Si ce nouveau coup gagnant conforte Liège en tant que passerelle multimodale dans le commerce entre l’Europe et la Chine, les responsables de l’Awex y voient surtout les résultats d’une stratégie wallonne. "Aujourd’hui, il faut se diversifier pour ne pas trop être dépendant de grosses sociétés comme GSK qui représente la majorité des exportations wallonnes. Nous ne devons surtout pas craindre la Chine car toutes ces arrivées vont permettre à la Wallonie de trouver des partenaires de confiance qui vont assurer la réciprocité pour nos exportations en Chine en permettant à nos PME de vendre plus facilement vers ce pays", estime Michel Kempeneers qui n’hésite pas à entrevoir derrière cette série d’investissements chinois un des ciments pour la reconversion industrielle de la Wallonie.

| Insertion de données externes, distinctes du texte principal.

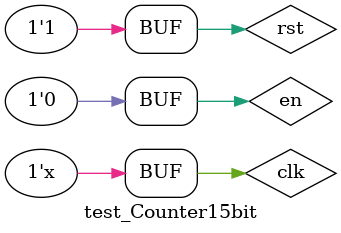
<source format=v>
`timescale 1ns / 1ps

module test_Counter15bit();

    reg clk=0,rst,en;
    wire [15:0]out;
    
    always #20 clk =~clk;
    
    Counter_15bit C1(clk,rst,en,out);
    
    initial begin
        rst = 1; en = 0;
        #100 rst = 0; en = 1;
        #100 rst = 1; en = 0;
    end

endmodule

</source>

"Sans la présence d'Alibaba à cette réunion, peut-être que ZIH ne serait jamais venu à Liège avec ses trains."
Michel Kempeneers
inspecteur général à l’Awex

De quoi parle-t-on exactement? L’écosystème chinois qui se met en place en Wallonie s’axe autour de trois pôles: la logistique à Liège, la recherche à Louvain-la-Neuve et l’innovation avec les voitures électriques de Thunder Power à Charleroi. Partons du cas de la couveuse d’entreprises China Belgium Technology Center. Si à ce jour, une vingtaine de jeunes entreprises chinoises ont élu domicile à Louvain-la-Neuve, l’investissement chinois de 200 millions devrait attirer 300 entreprises chinoises et créer 1.600 emplois (dont la moitié de chinois). Dans le cas du dossier plus risqué de Thunder Power, on parle d’un investissement de 175 millions sur le site de Gosselies et la création de 650 emplois dans un premier temps. Les responsables chinois de Thunder Power espèrent néanmoins créer 4.000 emplois postes à moyen terme.

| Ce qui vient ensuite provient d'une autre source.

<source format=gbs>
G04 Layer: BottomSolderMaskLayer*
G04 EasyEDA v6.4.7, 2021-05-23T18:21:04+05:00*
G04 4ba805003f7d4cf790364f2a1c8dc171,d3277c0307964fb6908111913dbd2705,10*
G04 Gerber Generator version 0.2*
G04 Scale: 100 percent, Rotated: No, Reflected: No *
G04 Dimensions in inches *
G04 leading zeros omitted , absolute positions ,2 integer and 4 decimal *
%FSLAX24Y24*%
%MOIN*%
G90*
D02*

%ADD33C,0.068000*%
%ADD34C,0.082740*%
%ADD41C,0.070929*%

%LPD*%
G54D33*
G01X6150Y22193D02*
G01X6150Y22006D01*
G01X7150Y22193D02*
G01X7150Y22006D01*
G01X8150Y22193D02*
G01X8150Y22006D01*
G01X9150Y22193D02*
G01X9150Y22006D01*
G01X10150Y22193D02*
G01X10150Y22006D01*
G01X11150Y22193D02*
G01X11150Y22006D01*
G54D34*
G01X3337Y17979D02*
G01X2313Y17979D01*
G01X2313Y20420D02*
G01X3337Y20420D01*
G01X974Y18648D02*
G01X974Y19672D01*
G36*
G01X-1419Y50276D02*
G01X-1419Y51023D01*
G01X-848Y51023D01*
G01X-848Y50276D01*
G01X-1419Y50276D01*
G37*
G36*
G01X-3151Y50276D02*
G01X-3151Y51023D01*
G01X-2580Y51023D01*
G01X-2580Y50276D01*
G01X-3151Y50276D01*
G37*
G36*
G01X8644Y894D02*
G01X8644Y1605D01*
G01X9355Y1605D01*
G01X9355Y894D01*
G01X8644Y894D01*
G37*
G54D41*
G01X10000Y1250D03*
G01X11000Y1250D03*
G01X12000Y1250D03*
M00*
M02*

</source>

Enfin, du côté des projections qui entourent l’arrivée d’Alibaba et des autres logisticiens chinois à Liège comme ZIH, 4PX et Sinotrans, cumulées à la venue du russe AirBridge Cargo, les responsables de l’aéroport estiment que tant que l’accord avec Alibaba n’est pas signé, il est trop tôt pour se lancer dans des estimations. L’aéroport a cependant déjà annoncé qu’il allait atteindre le million de tonnes de fret en 2020 (contre 700 .000 aujourd’hui) pour un volume global de 12.000 emplois directs et indirects. "La reconversion de la Wallonie se met en place", résume Michel Kempeneers.